Iconic American actor Sidney Poitier has a recent autobiographical work titled, The Measure of A Man: A Spiritual Autobiography that’s sure worth the read. Previously having written This Life in 1980, this more recent autobiography offers an introspective look into his life as a whole, as opposed to the sole focus on his Hollywood career that This Life encompassed.
Why did he write this autobiography? This is what Poitier has to say:
“I have no wish to play the pontificating fool, pretending that I’ve suddenly come up with the answers to all life’s questions. Quite that contrary, I began this book as an exploration, an exercise in self-questing. In other words, I wanted to find out, as I looked back at a long and complicated life, with many twists and turns, how well I’ve done at measuring up to the values I myself have set.”
The Measure of A Man touches on Poitier’s personal and professional career from the childhood plagued by poverty in the Bahamas, to his elevation to stardom as an American film actor years later. He speaks of the values his parents instilled in him that went on to shape who he would grow to represent both on and off the screen.

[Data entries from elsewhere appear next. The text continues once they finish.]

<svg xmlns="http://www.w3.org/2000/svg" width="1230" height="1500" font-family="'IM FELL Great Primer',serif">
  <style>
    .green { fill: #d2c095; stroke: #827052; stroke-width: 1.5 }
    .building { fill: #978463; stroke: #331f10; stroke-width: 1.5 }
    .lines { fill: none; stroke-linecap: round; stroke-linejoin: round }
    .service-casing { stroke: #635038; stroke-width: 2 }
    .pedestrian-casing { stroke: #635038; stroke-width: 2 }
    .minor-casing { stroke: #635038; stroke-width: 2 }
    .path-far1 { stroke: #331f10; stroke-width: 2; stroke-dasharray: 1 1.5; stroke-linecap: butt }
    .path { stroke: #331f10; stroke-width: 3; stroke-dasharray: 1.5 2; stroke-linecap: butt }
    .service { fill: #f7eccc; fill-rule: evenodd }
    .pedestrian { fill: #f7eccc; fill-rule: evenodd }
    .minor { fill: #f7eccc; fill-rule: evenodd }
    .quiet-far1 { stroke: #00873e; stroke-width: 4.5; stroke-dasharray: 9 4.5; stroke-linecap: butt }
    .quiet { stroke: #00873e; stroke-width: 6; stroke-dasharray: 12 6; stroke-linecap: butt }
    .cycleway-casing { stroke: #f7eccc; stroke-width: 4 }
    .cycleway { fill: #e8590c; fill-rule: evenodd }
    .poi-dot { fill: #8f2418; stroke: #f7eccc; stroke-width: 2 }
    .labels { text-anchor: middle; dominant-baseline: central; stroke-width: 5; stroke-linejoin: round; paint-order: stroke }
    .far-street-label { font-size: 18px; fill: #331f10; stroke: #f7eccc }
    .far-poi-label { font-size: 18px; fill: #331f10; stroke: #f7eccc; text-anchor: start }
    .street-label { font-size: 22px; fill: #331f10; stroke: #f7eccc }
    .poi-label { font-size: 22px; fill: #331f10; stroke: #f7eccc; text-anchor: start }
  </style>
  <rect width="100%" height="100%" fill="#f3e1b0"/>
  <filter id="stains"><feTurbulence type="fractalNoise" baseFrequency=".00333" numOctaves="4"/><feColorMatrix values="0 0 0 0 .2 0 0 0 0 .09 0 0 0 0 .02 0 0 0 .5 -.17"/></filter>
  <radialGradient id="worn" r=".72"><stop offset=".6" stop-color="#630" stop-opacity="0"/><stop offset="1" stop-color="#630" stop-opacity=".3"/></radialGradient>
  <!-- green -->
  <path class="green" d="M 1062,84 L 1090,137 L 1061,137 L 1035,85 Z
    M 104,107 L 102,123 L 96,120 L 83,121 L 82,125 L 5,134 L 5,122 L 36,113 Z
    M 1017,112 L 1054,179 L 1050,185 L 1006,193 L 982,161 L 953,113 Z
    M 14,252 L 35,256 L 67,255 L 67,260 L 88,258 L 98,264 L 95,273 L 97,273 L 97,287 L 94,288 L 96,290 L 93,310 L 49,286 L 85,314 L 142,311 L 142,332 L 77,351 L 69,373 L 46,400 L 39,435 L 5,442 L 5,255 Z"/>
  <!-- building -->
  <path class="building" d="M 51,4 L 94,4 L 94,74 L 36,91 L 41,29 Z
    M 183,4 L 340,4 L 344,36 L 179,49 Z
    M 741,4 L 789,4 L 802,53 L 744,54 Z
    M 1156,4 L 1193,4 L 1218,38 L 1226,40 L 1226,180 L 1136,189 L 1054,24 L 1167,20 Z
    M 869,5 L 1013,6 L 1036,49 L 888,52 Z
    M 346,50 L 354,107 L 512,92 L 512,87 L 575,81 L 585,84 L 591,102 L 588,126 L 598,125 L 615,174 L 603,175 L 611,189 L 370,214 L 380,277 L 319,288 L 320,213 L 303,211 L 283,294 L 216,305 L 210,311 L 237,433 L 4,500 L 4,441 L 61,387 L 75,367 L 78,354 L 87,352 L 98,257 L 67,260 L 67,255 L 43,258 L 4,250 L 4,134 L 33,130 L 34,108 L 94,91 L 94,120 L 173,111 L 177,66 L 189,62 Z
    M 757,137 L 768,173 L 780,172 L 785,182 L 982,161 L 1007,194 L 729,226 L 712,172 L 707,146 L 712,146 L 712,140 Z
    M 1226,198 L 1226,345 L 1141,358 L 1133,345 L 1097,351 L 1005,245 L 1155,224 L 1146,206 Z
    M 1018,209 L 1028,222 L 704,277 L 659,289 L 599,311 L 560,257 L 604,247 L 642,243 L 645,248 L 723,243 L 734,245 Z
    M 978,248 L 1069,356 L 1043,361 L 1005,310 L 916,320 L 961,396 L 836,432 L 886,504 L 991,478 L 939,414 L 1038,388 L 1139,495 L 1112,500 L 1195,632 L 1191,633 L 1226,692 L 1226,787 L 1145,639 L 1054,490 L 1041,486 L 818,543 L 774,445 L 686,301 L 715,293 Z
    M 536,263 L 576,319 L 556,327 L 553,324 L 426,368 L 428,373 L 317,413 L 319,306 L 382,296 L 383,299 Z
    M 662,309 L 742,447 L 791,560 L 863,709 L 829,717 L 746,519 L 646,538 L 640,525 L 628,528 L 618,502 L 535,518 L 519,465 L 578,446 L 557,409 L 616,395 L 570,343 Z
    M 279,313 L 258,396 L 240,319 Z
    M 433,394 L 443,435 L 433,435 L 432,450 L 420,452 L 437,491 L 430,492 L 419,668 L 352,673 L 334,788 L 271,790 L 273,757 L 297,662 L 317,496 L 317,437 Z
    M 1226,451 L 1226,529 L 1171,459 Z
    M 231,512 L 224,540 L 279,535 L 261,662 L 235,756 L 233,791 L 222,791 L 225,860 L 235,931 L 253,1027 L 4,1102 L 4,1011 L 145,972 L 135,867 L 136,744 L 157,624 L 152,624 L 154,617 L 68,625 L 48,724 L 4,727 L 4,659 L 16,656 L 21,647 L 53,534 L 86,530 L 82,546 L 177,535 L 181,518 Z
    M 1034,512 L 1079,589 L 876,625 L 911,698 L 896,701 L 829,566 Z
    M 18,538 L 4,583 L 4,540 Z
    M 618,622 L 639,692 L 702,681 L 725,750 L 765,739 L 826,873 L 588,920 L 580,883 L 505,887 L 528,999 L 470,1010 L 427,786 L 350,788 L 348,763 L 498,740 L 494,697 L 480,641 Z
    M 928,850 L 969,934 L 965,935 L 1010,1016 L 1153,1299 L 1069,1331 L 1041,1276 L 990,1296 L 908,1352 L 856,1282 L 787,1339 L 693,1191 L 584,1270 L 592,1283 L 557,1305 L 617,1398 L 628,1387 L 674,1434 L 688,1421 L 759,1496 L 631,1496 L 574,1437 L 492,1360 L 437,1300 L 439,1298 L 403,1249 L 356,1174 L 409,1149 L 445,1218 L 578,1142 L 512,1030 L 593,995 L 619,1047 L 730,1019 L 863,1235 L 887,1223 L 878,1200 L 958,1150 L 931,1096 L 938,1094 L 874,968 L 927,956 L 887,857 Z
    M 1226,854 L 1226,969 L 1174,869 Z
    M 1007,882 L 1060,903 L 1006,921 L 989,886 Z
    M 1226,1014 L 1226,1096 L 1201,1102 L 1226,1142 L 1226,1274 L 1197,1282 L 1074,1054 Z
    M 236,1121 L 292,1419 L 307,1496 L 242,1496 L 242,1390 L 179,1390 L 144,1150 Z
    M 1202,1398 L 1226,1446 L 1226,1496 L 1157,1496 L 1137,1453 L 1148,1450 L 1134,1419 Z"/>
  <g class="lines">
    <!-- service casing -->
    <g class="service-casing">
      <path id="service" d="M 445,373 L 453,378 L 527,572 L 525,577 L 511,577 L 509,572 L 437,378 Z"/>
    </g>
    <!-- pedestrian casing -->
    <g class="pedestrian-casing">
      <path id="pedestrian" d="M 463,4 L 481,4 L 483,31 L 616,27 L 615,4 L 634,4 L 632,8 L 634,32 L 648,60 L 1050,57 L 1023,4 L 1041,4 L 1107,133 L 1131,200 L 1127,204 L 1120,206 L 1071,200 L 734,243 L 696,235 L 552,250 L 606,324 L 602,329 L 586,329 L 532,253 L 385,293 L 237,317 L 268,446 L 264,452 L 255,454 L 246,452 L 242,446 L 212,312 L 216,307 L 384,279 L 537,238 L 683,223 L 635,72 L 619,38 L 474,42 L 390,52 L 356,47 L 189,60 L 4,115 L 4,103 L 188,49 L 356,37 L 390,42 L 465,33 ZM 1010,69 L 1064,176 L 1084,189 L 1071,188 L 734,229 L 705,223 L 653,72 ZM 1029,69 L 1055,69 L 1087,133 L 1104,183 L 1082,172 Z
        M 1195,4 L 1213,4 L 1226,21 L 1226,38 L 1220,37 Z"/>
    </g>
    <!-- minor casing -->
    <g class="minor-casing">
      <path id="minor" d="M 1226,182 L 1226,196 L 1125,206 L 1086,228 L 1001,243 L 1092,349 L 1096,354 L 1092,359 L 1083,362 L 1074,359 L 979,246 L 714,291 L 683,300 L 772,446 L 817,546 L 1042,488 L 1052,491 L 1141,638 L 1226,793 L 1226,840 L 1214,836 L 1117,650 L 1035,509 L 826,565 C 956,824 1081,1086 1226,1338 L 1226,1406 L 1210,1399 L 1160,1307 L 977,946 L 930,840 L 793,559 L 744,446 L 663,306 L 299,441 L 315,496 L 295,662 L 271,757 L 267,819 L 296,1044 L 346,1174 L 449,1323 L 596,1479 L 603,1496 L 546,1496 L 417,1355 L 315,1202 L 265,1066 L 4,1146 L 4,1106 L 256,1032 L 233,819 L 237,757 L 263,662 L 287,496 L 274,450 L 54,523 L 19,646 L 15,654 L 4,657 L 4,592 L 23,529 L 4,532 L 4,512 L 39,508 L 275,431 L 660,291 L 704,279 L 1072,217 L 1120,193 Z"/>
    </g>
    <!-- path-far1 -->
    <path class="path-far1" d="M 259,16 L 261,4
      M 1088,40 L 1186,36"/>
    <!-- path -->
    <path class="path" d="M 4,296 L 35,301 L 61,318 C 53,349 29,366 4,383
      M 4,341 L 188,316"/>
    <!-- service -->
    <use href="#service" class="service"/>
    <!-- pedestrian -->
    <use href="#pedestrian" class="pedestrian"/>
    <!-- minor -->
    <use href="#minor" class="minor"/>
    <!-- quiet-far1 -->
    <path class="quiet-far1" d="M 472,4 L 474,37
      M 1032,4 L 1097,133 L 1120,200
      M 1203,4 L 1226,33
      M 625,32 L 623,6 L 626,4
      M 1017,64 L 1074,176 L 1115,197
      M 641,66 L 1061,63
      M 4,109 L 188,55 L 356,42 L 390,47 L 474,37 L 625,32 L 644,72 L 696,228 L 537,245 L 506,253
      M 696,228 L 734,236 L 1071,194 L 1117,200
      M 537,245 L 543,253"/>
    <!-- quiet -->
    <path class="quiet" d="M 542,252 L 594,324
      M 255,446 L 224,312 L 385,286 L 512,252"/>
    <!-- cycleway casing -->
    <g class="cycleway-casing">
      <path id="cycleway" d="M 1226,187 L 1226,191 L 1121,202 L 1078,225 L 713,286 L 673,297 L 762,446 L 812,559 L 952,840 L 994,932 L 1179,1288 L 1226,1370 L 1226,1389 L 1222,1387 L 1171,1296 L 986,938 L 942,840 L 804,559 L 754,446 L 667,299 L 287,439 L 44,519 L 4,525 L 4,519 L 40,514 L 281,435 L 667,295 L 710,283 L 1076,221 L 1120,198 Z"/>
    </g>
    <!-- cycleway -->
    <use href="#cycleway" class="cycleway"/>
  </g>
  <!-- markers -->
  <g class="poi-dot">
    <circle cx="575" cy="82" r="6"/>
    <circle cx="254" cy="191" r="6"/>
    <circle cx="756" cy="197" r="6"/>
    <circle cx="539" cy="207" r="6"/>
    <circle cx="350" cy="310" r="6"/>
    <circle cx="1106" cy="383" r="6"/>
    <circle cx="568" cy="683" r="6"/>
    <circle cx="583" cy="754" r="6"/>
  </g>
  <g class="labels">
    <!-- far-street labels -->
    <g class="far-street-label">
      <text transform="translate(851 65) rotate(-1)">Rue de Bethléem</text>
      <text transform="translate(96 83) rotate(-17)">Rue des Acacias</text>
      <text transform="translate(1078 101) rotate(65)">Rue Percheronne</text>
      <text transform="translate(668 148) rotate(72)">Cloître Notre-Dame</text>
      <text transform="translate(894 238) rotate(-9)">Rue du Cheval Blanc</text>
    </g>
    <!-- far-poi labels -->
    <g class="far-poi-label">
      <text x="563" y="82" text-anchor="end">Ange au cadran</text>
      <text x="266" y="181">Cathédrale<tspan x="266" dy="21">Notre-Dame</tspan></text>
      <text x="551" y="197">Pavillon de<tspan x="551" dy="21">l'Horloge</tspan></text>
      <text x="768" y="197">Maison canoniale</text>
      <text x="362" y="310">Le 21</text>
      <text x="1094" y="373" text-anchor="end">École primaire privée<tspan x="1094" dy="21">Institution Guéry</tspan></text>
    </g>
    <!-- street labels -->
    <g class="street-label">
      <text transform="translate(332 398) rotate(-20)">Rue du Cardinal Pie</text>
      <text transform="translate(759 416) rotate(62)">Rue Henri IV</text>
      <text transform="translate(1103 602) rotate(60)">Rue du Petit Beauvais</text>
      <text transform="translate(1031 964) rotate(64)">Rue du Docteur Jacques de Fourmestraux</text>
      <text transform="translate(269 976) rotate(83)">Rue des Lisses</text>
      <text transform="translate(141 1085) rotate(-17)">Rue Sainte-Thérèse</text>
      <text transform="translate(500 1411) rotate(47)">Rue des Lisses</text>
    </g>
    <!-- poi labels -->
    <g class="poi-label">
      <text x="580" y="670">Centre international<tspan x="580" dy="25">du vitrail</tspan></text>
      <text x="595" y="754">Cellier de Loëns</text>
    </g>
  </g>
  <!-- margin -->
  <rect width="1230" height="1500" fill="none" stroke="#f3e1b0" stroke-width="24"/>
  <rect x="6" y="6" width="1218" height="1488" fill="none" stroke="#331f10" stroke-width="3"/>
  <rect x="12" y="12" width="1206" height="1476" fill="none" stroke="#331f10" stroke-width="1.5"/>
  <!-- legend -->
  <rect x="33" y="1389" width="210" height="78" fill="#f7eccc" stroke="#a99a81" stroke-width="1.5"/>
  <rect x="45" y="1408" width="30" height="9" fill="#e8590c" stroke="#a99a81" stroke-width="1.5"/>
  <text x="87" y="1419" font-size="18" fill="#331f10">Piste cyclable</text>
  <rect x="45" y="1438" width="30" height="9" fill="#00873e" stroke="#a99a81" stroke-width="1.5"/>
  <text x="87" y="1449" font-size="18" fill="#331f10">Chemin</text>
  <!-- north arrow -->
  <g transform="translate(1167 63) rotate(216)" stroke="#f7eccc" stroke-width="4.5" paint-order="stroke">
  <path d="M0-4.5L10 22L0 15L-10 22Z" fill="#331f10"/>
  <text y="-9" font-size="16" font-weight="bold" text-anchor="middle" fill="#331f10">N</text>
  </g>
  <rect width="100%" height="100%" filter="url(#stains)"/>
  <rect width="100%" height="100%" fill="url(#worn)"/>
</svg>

The book begins with a present day Poitier frustrated by the lack of intriguing shows on late night television while attempting to fall asleep before still-shots of his childhood begin to flood his memory. He shares stories of his family, career, and personal life while frequently transitioning into thought-provoking, conversational narrative. It feels as if throughout the entire book you are traveling with him through his memories, engaging his thoughts and learning from his wisdom.
His book inspires us to look further within ourselves to realize who we are and challenge who we ultimately want to be. It is to be understood that by nature we are imperfect and thus mistakes will be made but it is our values and faith in who we are that prevail. His depiction of growing up in poverty to eventually becoming the first African-American to win an Oscar for Best Actor in his historical role in Lilies of the Field, offer humbling representations of one man’s self-motivated defiance of failure.
His roles, often designed to push the boundaries of prejudice in America, defined who and what he stood for, a strong family man firm in his spiritual and moral values. He writes, “…we puny individuals have only seventy-five or eighty-two or ninety-six years to look forward to, which is still a snap in the overall impenetrableness of time. So what we do is we stay within the context of what’s practical, what’s real, what dreams can be fashioned into reality, what values can send us to bed comfortable and make us courageous enough to face our end with character.”
This is a great LiveTrue Book. If you want to go on a spiritual quest of another that will stir you to wonder what foundations to model your own life after, The Measure of A Man is the perfect read.